▸ **DIRECTIONS FOR THIS TASK**
Return the material word for word, beginning at the line containing "EDATA and OBASE" and continuing through the end of the material, with both ends included.
=== RECORDS FOR PROCESSING ===
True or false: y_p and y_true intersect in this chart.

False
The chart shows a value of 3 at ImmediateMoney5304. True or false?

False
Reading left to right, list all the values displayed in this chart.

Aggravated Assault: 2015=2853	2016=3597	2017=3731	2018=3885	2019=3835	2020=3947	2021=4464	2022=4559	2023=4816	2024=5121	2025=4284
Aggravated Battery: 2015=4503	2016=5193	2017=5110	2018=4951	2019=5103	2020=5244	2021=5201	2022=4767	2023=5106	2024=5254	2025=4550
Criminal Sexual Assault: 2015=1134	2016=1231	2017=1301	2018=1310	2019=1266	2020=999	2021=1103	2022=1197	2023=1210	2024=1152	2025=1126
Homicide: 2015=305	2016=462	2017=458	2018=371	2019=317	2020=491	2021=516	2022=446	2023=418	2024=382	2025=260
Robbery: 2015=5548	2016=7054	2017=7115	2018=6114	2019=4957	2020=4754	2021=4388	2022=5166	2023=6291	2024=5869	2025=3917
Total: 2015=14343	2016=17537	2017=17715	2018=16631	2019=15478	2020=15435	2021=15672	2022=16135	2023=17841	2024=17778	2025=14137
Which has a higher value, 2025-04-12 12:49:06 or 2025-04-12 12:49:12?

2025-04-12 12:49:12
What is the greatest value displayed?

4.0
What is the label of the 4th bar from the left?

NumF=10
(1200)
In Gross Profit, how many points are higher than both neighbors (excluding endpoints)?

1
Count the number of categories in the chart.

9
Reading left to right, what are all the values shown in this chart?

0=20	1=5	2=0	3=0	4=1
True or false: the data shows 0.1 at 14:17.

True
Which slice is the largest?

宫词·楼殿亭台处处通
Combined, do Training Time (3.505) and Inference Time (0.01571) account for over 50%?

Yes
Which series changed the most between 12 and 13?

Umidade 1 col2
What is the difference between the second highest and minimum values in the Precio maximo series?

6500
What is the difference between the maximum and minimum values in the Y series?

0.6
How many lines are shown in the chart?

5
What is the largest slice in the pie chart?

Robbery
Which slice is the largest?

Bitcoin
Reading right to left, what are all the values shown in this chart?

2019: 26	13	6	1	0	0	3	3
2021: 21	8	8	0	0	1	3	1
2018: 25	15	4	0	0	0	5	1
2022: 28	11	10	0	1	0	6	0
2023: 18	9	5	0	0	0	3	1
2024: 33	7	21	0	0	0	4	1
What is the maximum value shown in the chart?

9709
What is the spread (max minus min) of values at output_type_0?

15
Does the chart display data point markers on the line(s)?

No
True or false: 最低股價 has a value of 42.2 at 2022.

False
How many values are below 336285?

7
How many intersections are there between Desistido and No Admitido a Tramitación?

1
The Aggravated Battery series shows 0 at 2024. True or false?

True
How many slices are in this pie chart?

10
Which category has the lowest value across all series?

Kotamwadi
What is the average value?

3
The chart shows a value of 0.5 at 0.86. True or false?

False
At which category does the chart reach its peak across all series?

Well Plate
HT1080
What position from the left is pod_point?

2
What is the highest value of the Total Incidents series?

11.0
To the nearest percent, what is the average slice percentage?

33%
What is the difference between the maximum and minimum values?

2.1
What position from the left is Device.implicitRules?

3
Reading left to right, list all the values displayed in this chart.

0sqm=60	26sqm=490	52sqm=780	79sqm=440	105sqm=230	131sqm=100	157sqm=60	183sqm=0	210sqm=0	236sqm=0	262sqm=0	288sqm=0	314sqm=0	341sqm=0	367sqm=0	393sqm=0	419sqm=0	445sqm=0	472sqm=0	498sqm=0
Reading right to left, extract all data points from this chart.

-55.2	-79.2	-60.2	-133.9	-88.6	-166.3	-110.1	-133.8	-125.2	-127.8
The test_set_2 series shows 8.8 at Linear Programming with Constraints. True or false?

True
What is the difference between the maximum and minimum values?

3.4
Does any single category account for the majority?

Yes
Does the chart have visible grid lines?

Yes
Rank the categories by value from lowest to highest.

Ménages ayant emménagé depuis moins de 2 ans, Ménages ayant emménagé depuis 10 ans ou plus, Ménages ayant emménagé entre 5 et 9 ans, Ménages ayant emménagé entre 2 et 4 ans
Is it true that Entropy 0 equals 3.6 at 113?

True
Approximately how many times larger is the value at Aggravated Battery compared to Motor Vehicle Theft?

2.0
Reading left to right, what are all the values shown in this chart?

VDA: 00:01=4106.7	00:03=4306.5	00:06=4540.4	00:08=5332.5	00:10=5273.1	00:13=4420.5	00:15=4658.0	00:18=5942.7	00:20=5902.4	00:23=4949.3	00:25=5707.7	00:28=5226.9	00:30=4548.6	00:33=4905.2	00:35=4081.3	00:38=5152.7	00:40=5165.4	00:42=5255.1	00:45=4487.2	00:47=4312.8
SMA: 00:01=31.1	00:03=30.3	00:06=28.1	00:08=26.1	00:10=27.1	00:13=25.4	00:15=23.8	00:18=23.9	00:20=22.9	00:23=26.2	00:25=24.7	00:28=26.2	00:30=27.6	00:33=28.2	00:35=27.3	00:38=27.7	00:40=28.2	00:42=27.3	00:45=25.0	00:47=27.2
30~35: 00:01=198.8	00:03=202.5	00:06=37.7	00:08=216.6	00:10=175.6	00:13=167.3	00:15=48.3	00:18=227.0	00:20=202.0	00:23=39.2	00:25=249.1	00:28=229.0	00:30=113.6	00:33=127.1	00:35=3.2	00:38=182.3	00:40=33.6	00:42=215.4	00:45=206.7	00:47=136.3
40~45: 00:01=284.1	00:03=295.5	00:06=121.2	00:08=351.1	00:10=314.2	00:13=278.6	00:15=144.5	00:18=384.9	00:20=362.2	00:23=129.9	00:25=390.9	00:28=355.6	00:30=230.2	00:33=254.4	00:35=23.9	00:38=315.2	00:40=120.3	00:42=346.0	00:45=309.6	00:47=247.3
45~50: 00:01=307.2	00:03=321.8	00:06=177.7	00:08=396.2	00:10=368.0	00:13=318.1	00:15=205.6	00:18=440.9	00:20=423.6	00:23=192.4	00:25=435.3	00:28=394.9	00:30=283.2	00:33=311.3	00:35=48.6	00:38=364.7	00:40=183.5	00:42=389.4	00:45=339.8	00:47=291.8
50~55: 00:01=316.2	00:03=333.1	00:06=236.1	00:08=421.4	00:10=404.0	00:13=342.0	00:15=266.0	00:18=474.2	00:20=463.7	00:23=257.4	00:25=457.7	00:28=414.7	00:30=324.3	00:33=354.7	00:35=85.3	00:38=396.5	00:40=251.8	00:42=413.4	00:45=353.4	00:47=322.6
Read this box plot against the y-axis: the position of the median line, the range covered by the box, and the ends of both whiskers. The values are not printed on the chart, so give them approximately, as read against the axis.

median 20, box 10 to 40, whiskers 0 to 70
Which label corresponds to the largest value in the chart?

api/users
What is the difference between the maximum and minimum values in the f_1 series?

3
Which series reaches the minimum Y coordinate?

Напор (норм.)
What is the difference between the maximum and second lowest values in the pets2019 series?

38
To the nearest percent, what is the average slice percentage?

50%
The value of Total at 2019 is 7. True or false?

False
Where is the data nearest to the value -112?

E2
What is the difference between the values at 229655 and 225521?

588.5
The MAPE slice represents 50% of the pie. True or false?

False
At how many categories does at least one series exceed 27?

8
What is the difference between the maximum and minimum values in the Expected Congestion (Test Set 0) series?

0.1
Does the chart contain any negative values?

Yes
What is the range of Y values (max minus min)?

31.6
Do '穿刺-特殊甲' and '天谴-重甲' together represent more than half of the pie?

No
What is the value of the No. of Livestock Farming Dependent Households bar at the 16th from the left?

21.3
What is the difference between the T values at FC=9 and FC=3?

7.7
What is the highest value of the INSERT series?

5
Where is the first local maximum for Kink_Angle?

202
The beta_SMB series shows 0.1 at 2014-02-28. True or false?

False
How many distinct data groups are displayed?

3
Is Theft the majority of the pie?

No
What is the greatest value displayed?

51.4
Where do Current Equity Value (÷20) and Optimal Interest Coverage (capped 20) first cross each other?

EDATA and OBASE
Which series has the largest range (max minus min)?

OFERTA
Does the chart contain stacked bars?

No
===
▸ **TASK ANSWER**
EDATA and OBASE
Which series has the largest range (max minus min)?

OFERTA
Does the chart contain stacked bars?

No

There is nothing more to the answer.